Sorular –
[a] Çalışma metnindeki yazar fazla vik vik etmemeye neden çalışıyor? Bir ila üç cümleyle açıklayın.
[b] Çalışma metninde "sandık, reklam, iyimserlik, umut" sözlerinden başlayıp aşağıya doğru "baksan 200 yıl." sözlerine kadar uzanan her şeyi hiç değiştirmeden geri verin.

Çalışma metni –
○ ○ ○

30 Haziran 2013 Pazar

sandık, reklam, iyimserlik, umut ve gerçekler.
izleyin bu filmi.

sıradaki!

anlamadığım çok şey var. bilmediklerim, belki anlamadıklarımdan bile fazla. bilgi sahibi olmadan fikir sahibi olmak pek şık bir davranış değil.

bu yüzden fazla vik vik etmemeye çalışıyorum (evet, bu fazla konuşmayan halim. en az sekiz paragraf) "aslında tayyor son çırpınışlarında" veya "bu işin arkasında uzaylılar yok tamam mı?!" diye. bilmiyorum yani. koskoca babam bile, zamanında oy verdiği demirel için "amerika'nın kuklasıymış aslında" diyor bugün. benim eser derecede yaşam tecrübem ve çölde kum tanesi bilgimle olan biteni tüm yönleriyle anlamlandırmam nereden baksan 200 yıl.

gelecekte ne olacağını merak ediyorum. sabırsızım.

peki bu hepimizin derdi olabilir mi?

değişimi kendi yaşam süremiz içinde, hatta mümkünse, henüz gençken görmek istiyoruz belki de. fitili ateşledik,  havai fişekler patladığında orada olmak istiyoruz. öyle bir dünya pek mümkün olmayabilir ama. imkansız demiyorum, mümkün olmayabilir. biz ki, olayları az çok yönlendiren kişiler bile değiliz (vurmadan önce bi dinle), o mini mini parmakları yumruk şeklinde birleştirmedikçe, beatrix kiddo'nun burnunun ucundaki tahtayı kırdığı "kıp! kıp!" hareketini yapmadıkça mikkemmel bir dünya görmemiz pek olası değil. yani neymiş? güç ve sürdürülebilirlik.

○ ○ ○

Sağlanan bilgiler –
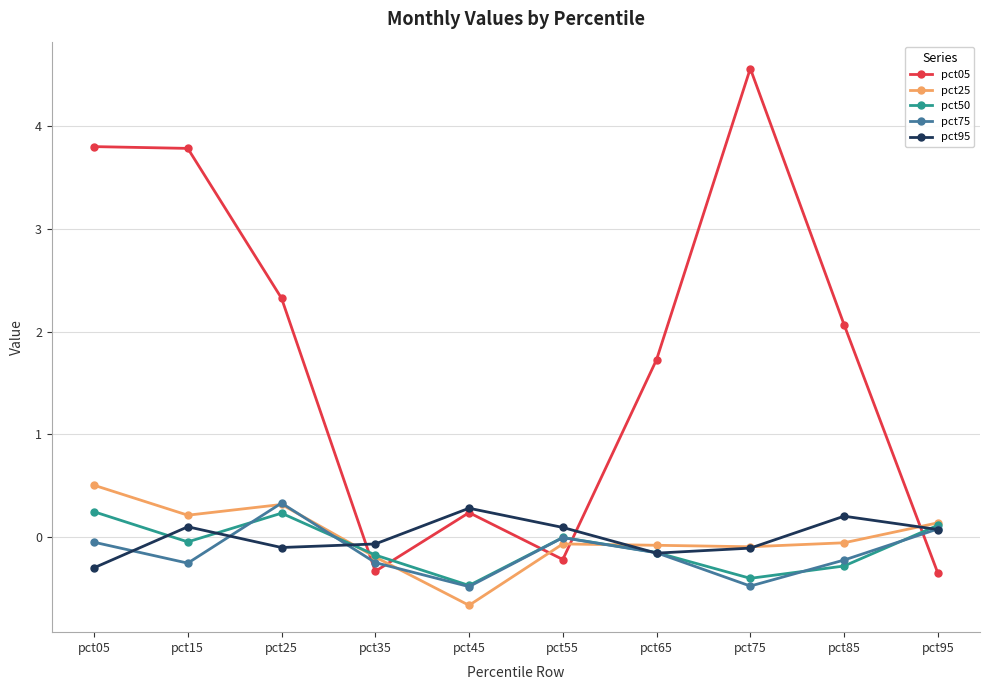

Is the value of pct95 at pct85 greater than the value of pct05 at pct75?

No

○ ○ ○

Beklenen çıktılar –
[a] Anlamadığı ve bilmediği çok şey var ve bilgi sahibi olmadan fikir sahibi olmanın pek şık bir davranış olmadığını düşünüyor. Ayrıca çok az yaşam tecrübesi ve "çölde kum tanesi" kadar bilgisiyle olan biteni tüm yönleriyle anlamlandırmasının 200 yıl süreceğini söylüyor.

[b]
sandık, reklam, iyimserlik, umut ve gerçekler.
izleyin bu filmi.

sıradaki!

anlamadığım çok şey var. bilmediklerim, belki anlamadıklarımdan bile fazla. bilgi sahibi olmadan fikir sahibi olmak pek şık bir davranış değil.

bu yüzden fazla vik vik etmemeye çalışıyorum (evet, bu fazla konuşmayan halim. en az sekiz paragraf) "aslında tayyor son çırpınışlarında" veya "bu işin arkasında uzaylılar yok tamam mı?!" diye. bilmiyorum yani. koskoca babam bile, zamanında oy verdiği demirel için "amerika'nın kuklasıymış aslında" diyor bugün. benim eser derecede yaşam tecrübem ve çölde kum tanesi bilgimle olan biteni tüm yönleriyle anlamlandırmam nereden baksan 200 yıl.